As the chart below shows, the stock traded sideways through much of the year, with most of its gains coming in June following a bidding war between Disney and Comcast.
Twenty-First Century Fox came into the year having reached a merger agreement with Disney in December 2017 to sell much of its entertainment programming assets, including its movie studios Twentieth Century Fox, Fox Searchlight, and Fox 2000; television production studios; the networks FX, Fox Sports Regional, FXX; and stakes in National Geographic and several international networks. The deal leaves Fox as primarily a news and sports business.
Given the size of the agreement -- $52 billion in Disney stock at the time of the offer -- and its transformative nature, news around the deal primarily drove Fox shares in 2018 as investors anticipated approval by shareholders and regulators.
After trading sideways through much of the first half of the year, Fox shares got a boost on May 23 when NBC-parent Comcast said it was considering making a "superior" offer for the assets Fox planned to sell to Disney. Fox stock then surged 7.4% on June 13 when it received an unsolicited all-cash bid for the same set of assets at $35 per Fox share, or $65 billion, significantly better than Disney's offer.
Disney responded on June 20 with an offer for $38 a share, or $71 billion, sending Fox stock up another 7.5% to $47.89. At the start of the year, Fox had traded at $34.77, showing why it surged on the competing offers. On July 19, Comcast said it would not raise its bid, paving the way for Disney to complete the acquisition, which was approved by shareholders of both companies on July 27.
In Fox's other bidding war of the year, it lost out to Comcast in a fight over the portion of the British broadcaster Sky that it didn't already own. Fox stock fell in July as Comcast topped its bid. In the end, Fox sold its 39% stake in Sky for about $15 billion at the end of September, which gave Fox shares a modest lift.
Two weeks into the new year, the deal between Disney and Fox still has not closed, though it appears to be nearing completion, as the two companies have gained approval from most of the necessary regulatory agencies around the world.

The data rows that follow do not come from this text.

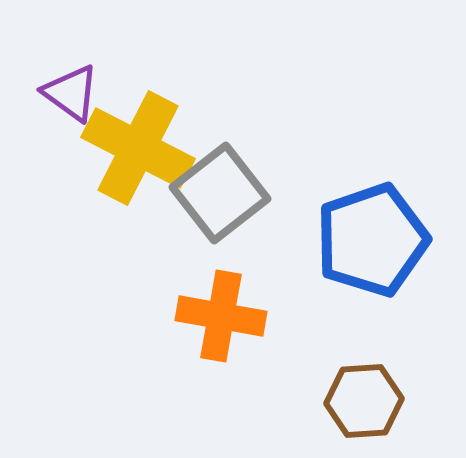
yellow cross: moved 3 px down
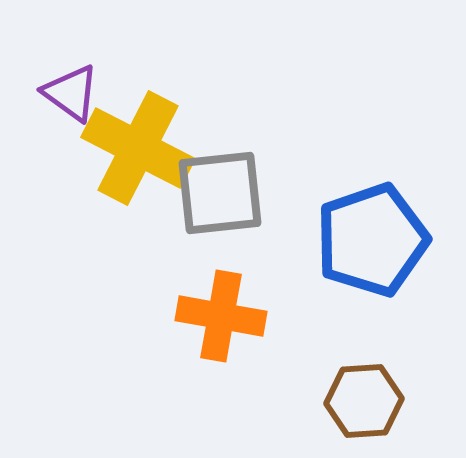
gray square: rotated 32 degrees clockwise
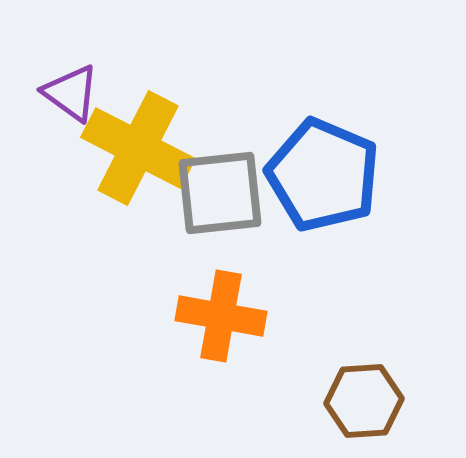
blue pentagon: moved 49 px left, 65 px up; rotated 30 degrees counterclockwise
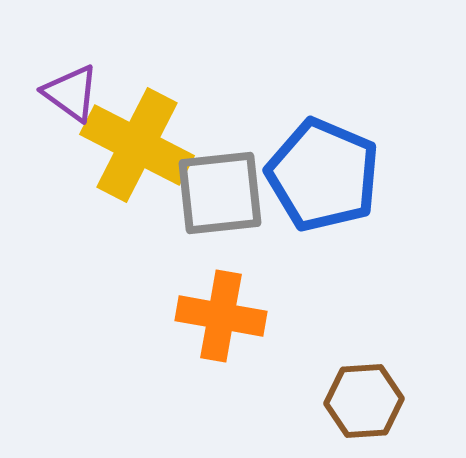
yellow cross: moved 1 px left, 3 px up
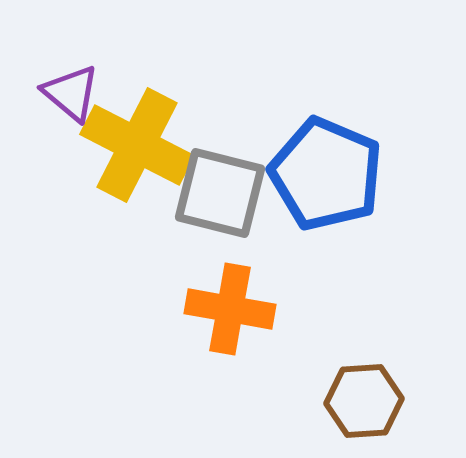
purple triangle: rotated 4 degrees clockwise
blue pentagon: moved 3 px right, 1 px up
gray square: rotated 20 degrees clockwise
orange cross: moved 9 px right, 7 px up
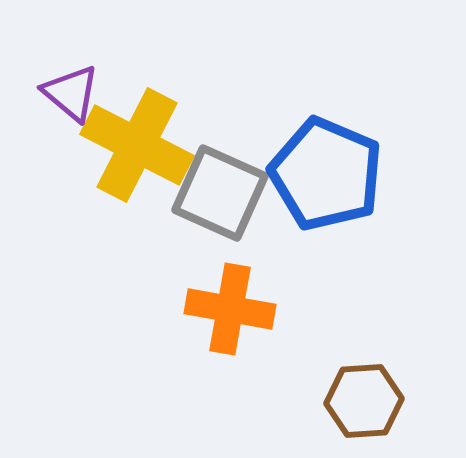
gray square: rotated 10 degrees clockwise
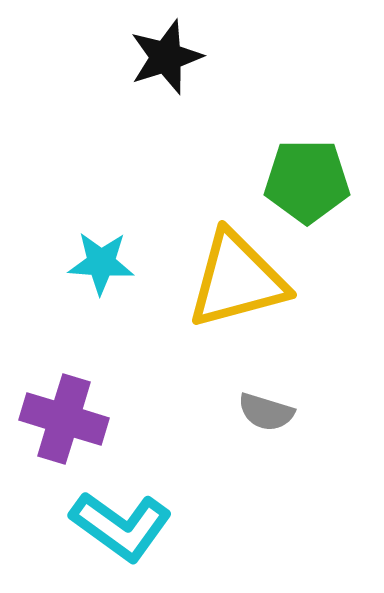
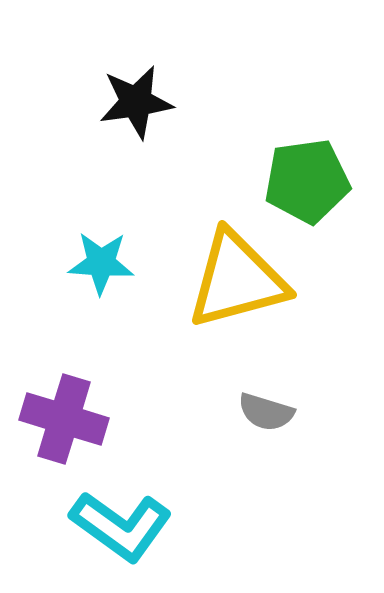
black star: moved 30 px left, 45 px down; rotated 10 degrees clockwise
green pentagon: rotated 8 degrees counterclockwise
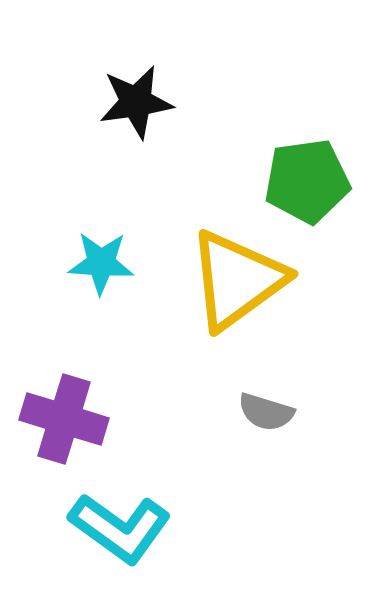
yellow triangle: rotated 21 degrees counterclockwise
cyan L-shape: moved 1 px left, 2 px down
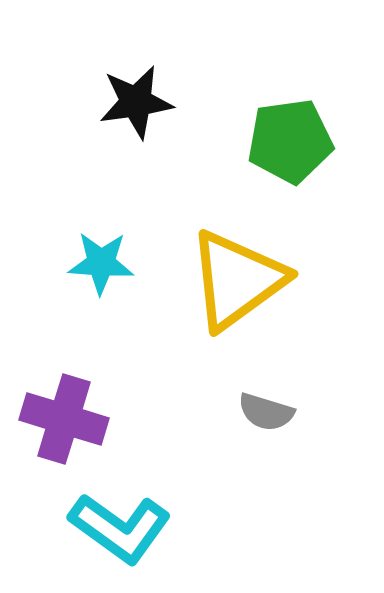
green pentagon: moved 17 px left, 40 px up
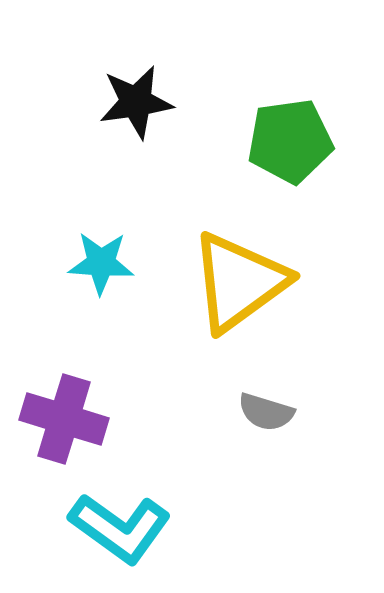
yellow triangle: moved 2 px right, 2 px down
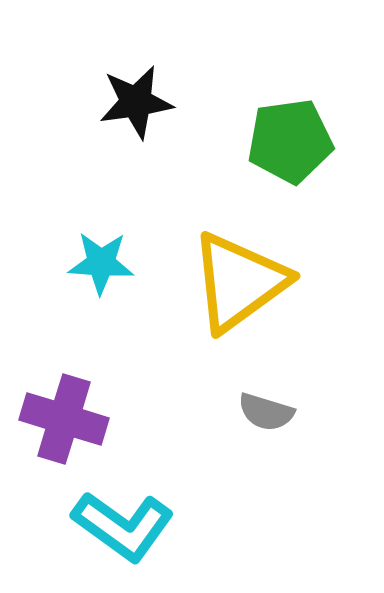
cyan L-shape: moved 3 px right, 2 px up
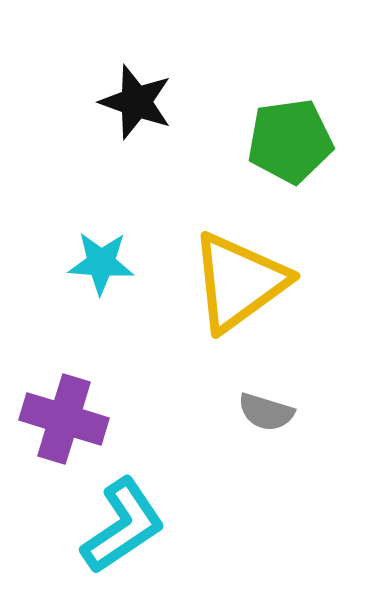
black star: rotated 28 degrees clockwise
cyan L-shape: rotated 70 degrees counterclockwise
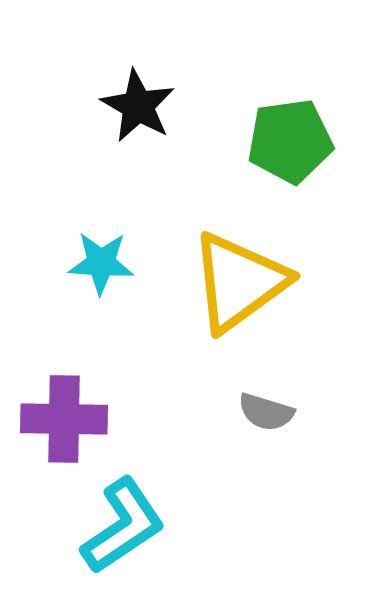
black star: moved 2 px right, 4 px down; rotated 10 degrees clockwise
purple cross: rotated 16 degrees counterclockwise
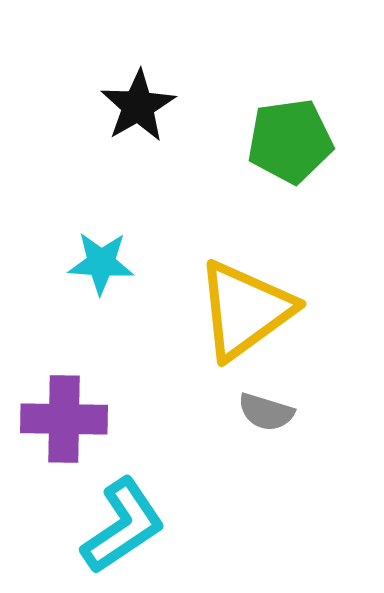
black star: rotated 12 degrees clockwise
yellow triangle: moved 6 px right, 28 px down
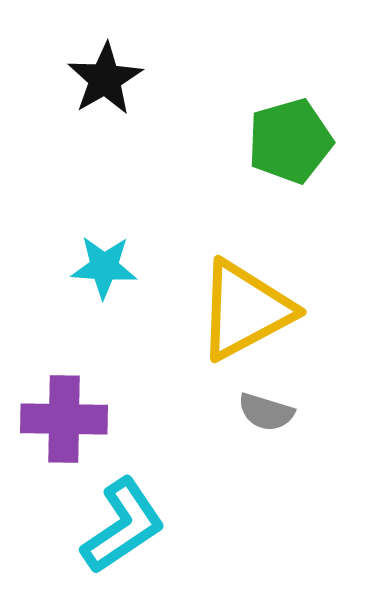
black star: moved 33 px left, 27 px up
green pentagon: rotated 8 degrees counterclockwise
cyan star: moved 3 px right, 4 px down
yellow triangle: rotated 8 degrees clockwise
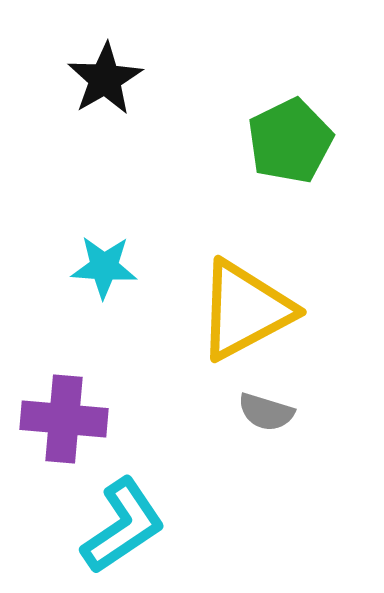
green pentagon: rotated 10 degrees counterclockwise
purple cross: rotated 4 degrees clockwise
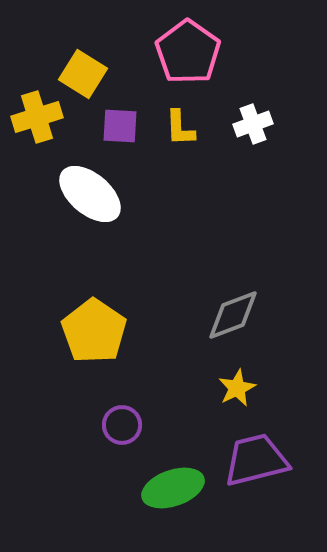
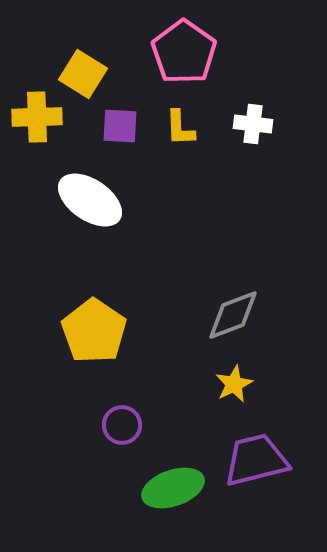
pink pentagon: moved 4 px left
yellow cross: rotated 15 degrees clockwise
white cross: rotated 27 degrees clockwise
white ellipse: moved 6 px down; rotated 6 degrees counterclockwise
yellow star: moved 3 px left, 4 px up
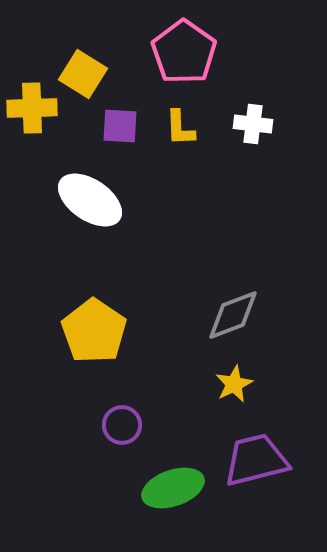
yellow cross: moved 5 px left, 9 px up
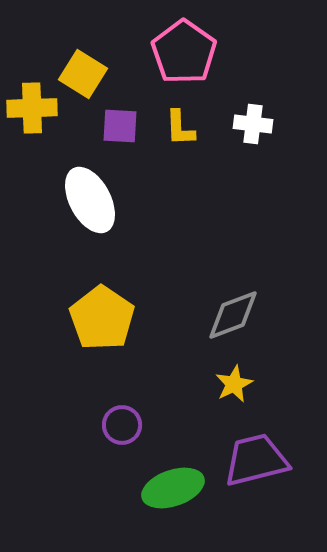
white ellipse: rotated 28 degrees clockwise
yellow pentagon: moved 8 px right, 13 px up
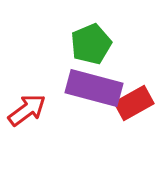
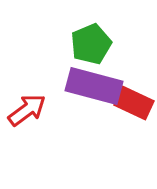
purple rectangle: moved 2 px up
red rectangle: rotated 54 degrees clockwise
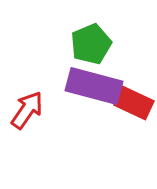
red arrow: rotated 18 degrees counterclockwise
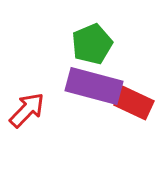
green pentagon: moved 1 px right
red arrow: rotated 9 degrees clockwise
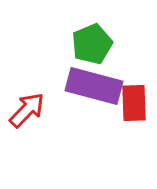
red rectangle: rotated 63 degrees clockwise
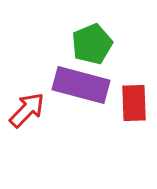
purple rectangle: moved 13 px left, 1 px up
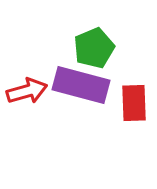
green pentagon: moved 2 px right, 4 px down
red arrow: moved 19 px up; rotated 30 degrees clockwise
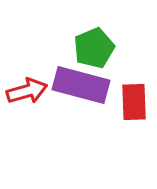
red rectangle: moved 1 px up
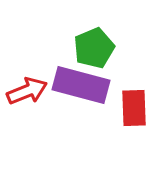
red arrow: rotated 6 degrees counterclockwise
red rectangle: moved 6 px down
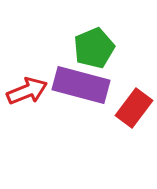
red rectangle: rotated 39 degrees clockwise
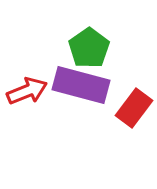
green pentagon: moved 5 px left; rotated 12 degrees counterclockwise
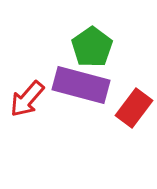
green pentagon: moved 3 px right, 1 px up
red arrow: moved 8 px down; rotated 153 degrees clockwise
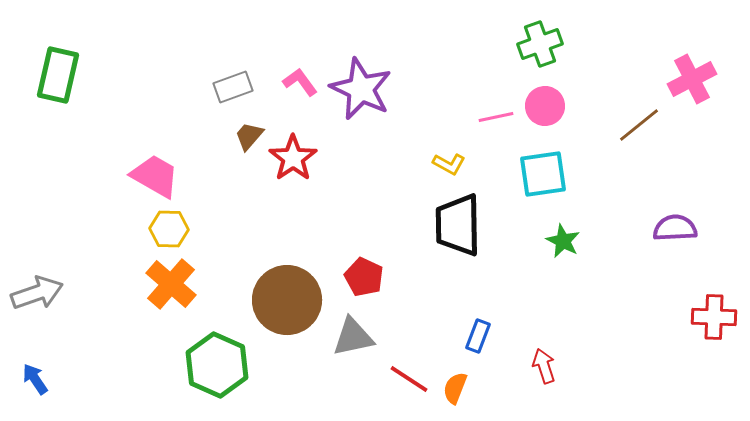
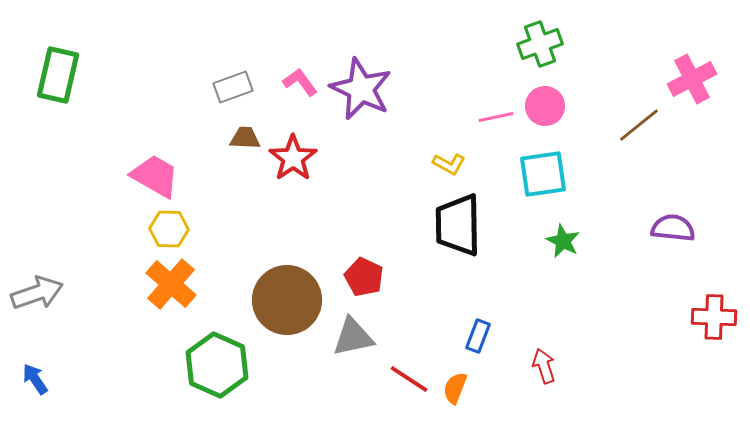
brown trapezoid: moved 4 px left, 2 px down; rotated 52 degrees clockwise
purple semicircle: moved 2 px left; rotated 9 degrees clockwise
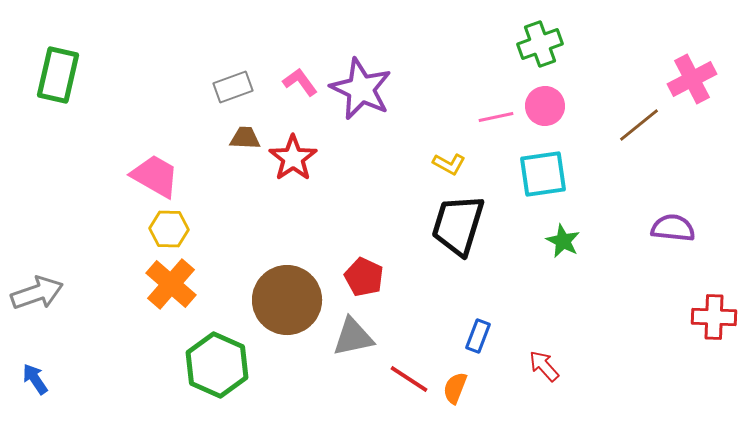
black trapezoid: rotated 18 degrees clockwise
red arrow: rotated 24 degrees counterclockwise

Disney is in the process of soliciting bids for Fox's regional sports networks, as regulators demanded that it divest them.
Fox will be a very different company after the deal is completed, though it will face less competition, removing it from concerns about the arms race in streaming and the decline of traditional cable programming. "New Fox" is expected to have annual revenue of $10 billion and $2.8 billion in EBITDA, which, considering its valuation of $19 billion with the Disney assets removed, looks like a good value.